Nyingarn Architecture

The following information is conditional upon further investigation. There are many assumptions that need to be tested with the applications and services referenced so they are subject to change.

Nyingarn can be broadly viewed as an active working space and a repository for interaction, preservation and dissemination.

  1. The working space must (these are in no particular order):
    • be user friendly;
    • identify that community approval has been sought and received;
      • for consideration: how to handle if the user doesn’t yet have approval
    • be able to mint new items;
    • be able to load items from the repository for further action;
    • be able to support running operations on data in a modular fashion;
    • be able to push content to the repository for preservation and dissemination;
  2. The repository component must:
    • enable discovery of content by type, keyword and structured data elements (people, places, topics, languages etc)
    • be based upon OCFL with RO-Crate as the description standard

A schematic of the architecture is shown following (this is still evolving so it may not be strictly correct; the requirements above are the authoritative information):

Working space

The working space will be composed of a custom built application that will guide the user through manuscript preparation. This application will help them OCR their images, mediate their usage of fromthepage for further transcription / correction, help them preserve their data in the repository.
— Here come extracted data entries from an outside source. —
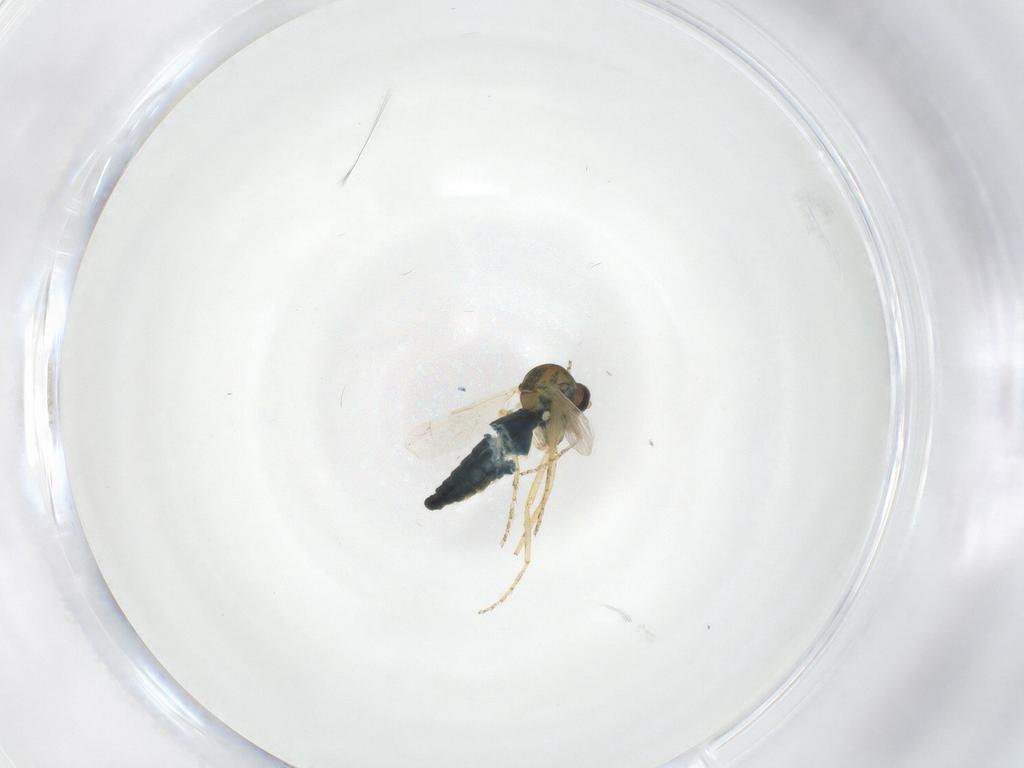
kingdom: Animalia
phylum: Arthropoda
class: Insecta
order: Diptera
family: Ceratopogonidae
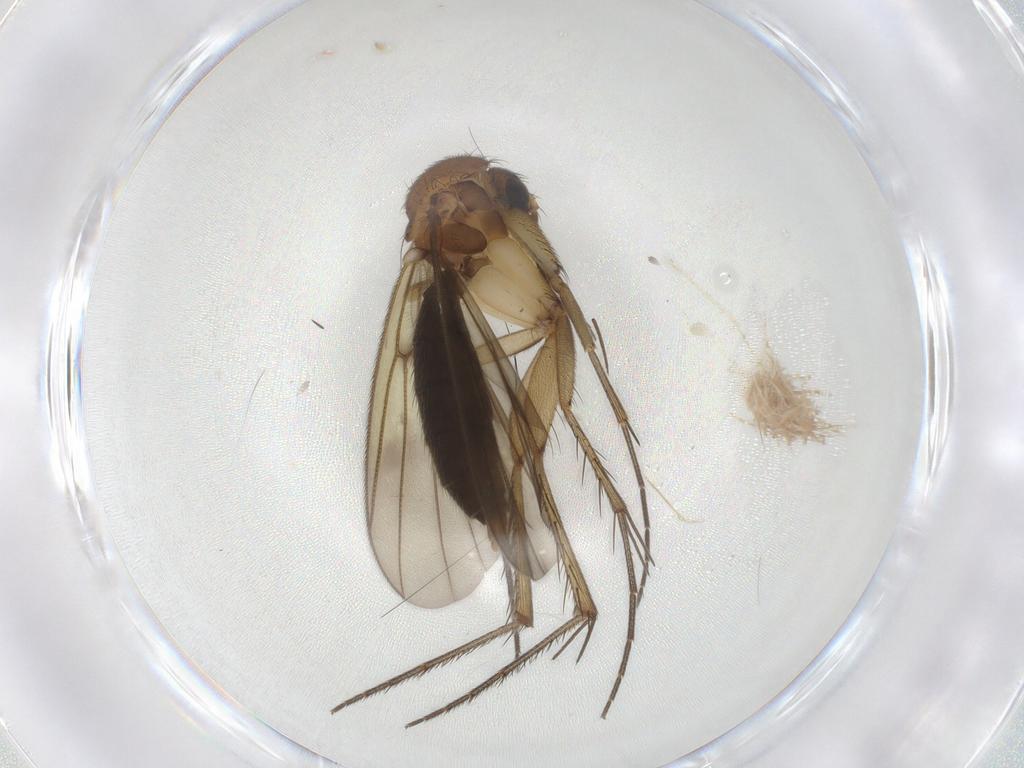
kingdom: Animalia
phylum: Arthropoda
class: Insecta
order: Diptera
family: Mycetophilidae
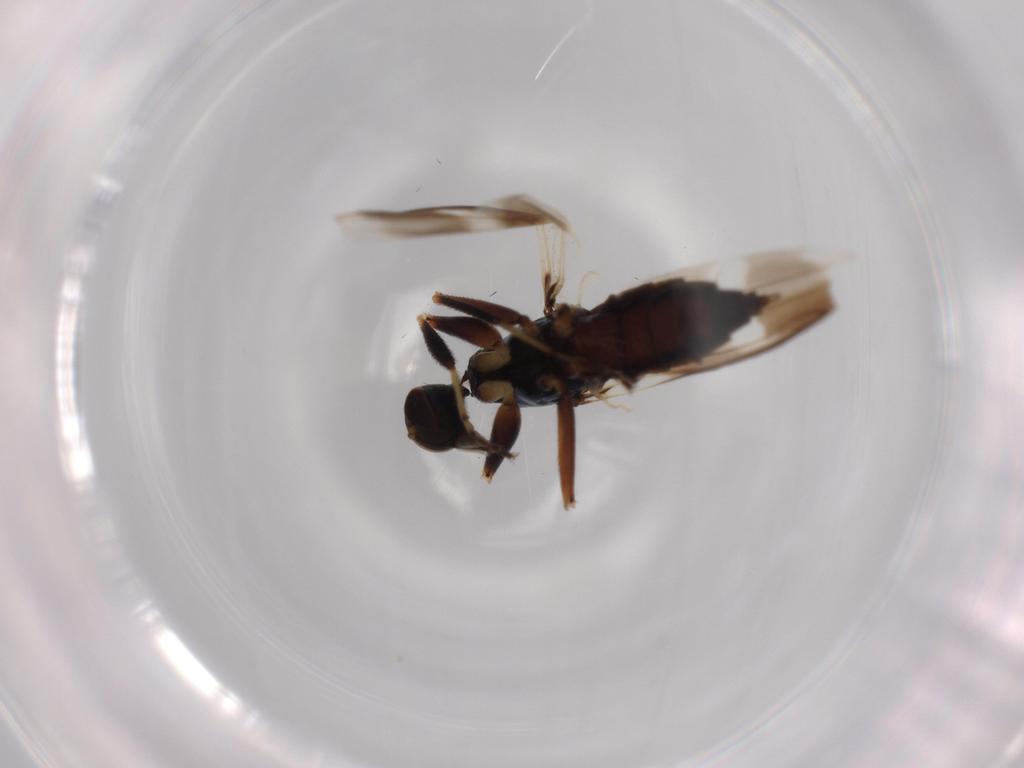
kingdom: Animalia
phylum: Arthropoda
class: Insecta
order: Diptera
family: Hybotidae
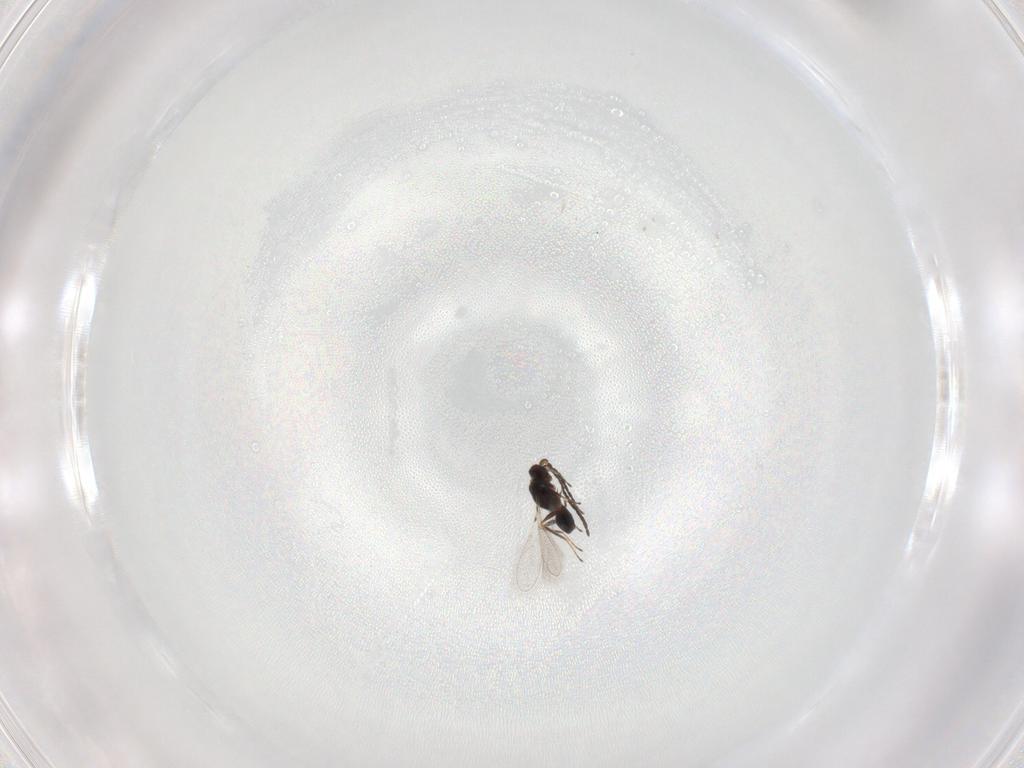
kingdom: Animalia
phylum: Arthropoda
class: Insecta
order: Hymenoptera
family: Mymaridae
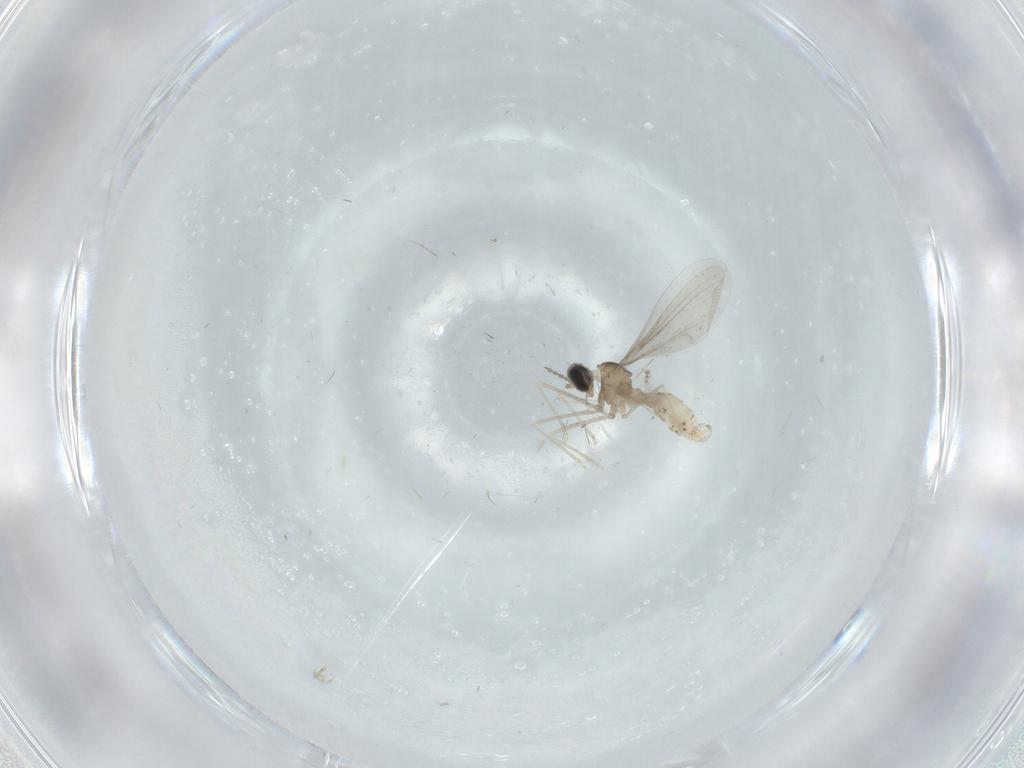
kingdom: Animalia
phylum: Arthropoda
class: Insecta
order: Diptera
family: Cecidomyiidae
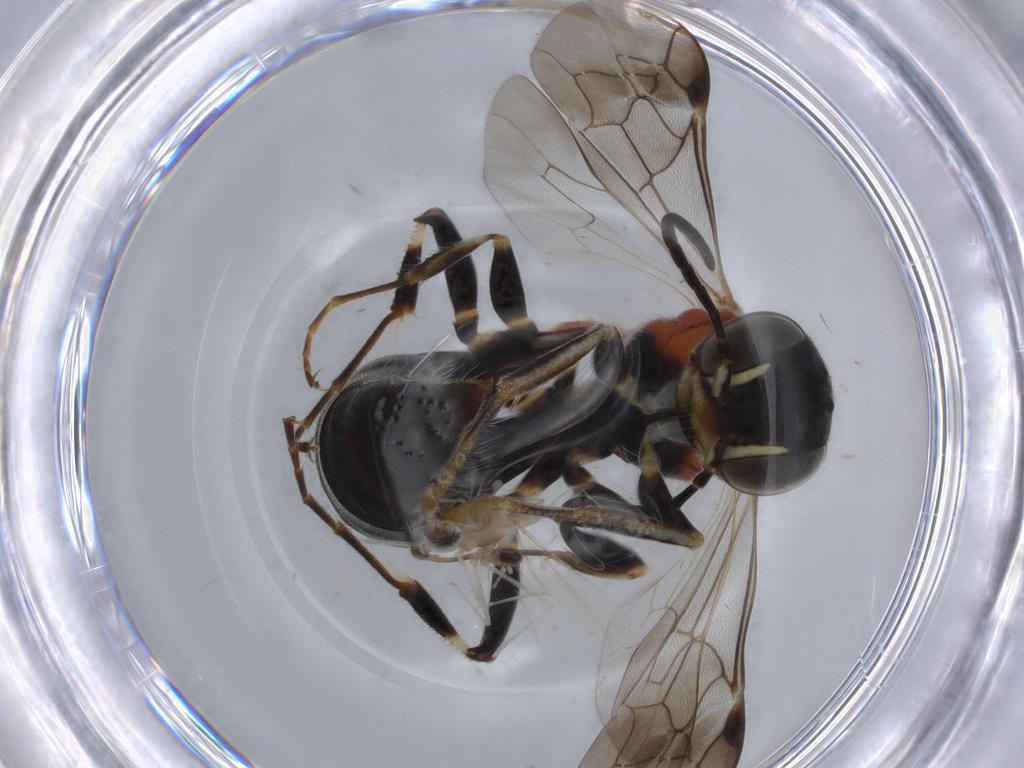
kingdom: Animalia
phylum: Arthropoda
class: Insecta
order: Hymenoptera
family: Bembicidae
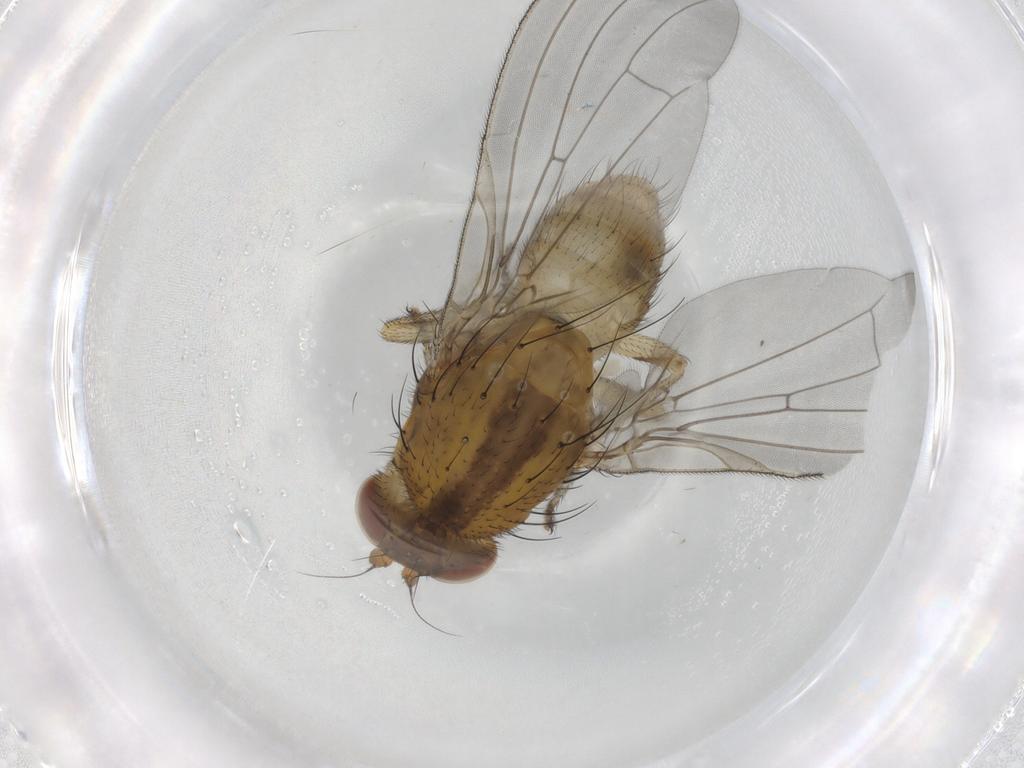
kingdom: Animalia
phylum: Arthropoda
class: Insecta
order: Diptera
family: Lauxaniidae
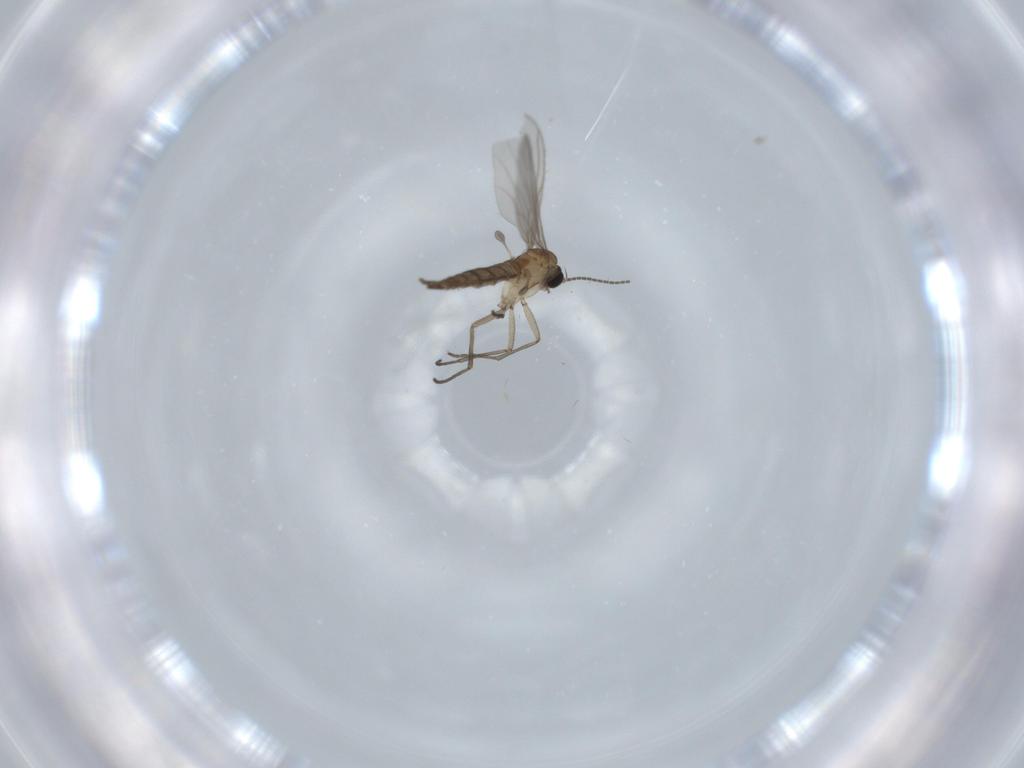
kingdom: Animalia
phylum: Arthropoda
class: Insecta
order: Diptera
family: Sciaridae
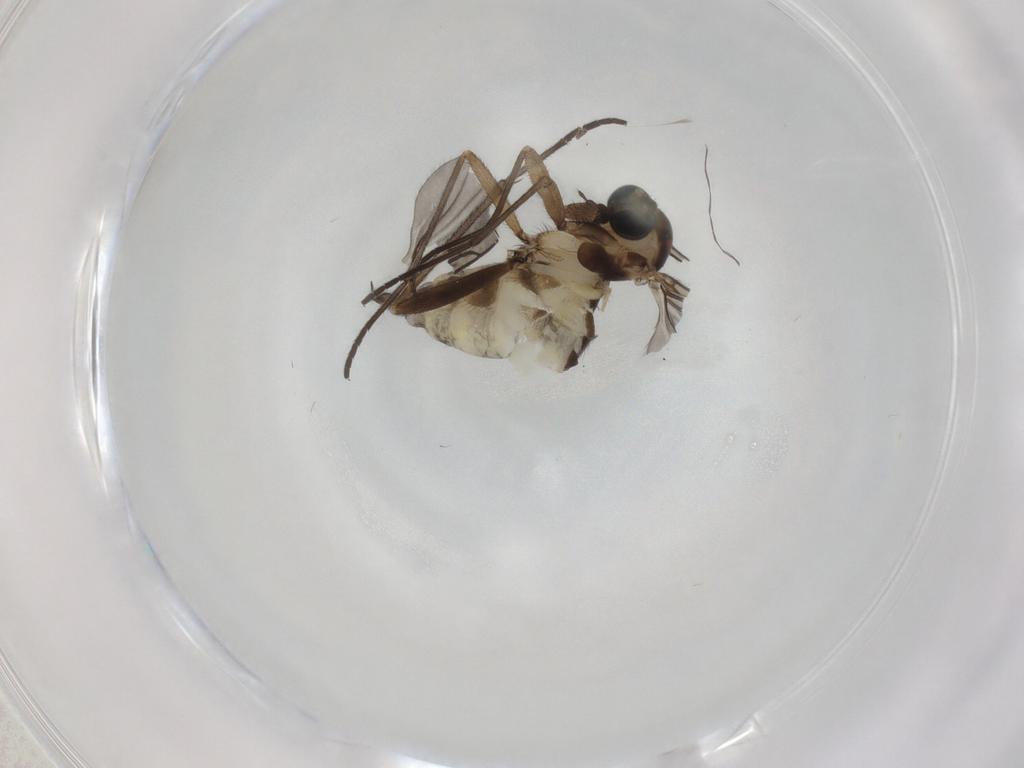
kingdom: Animalia
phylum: Arthropoda
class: Insecta
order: Diptera
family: Sciaridae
A sequence diagram illustrating the user flow in the working space follows (this is still evolving so it may not be strictly correct; the requirements above are the authoritative information):

From The Page

A From The Page service has been commissioned and is available at: https://fromthepage.nyingarn.net.

Scriptable / Batch Processing

The working space will be designed to accommodate modular data processing processes including image OCR and potentially entity and feature extraction using natural language tools.

  • A tool to batch process images using Tesseract OCR has is available from https://github.com/CoEDL/nyingarn-tesseract-processor. This tool is designed to be used standalone by the more technical user to ease the process of performing OCR on a batch of images. This capability will be integrated into the working space. The tool produces:
    • a zip file containing the images and the OCR data in a text file named as the image.
    • hocr, alto and box outputs

Working storage

In order to support compatibility with the AWS public cloud and to simplify scaling up the deployment the storage will be designed around an S3 API compatible service provided by the https://min.io/ object storage service.

Repository

not yet written

Code, Licensing, Principles

All code will be released with the GPLv3 license and it will be available from either the CoEDL GitHub organisation or the ArkistoPlatform GitHub organisation.

As much as possible existing tools and services will be integrated with development focused on providing a coherent user experience around those services. As much as possible tools and processes will be modular and containerised in order to support reproducibility in deployment and ease of use by others.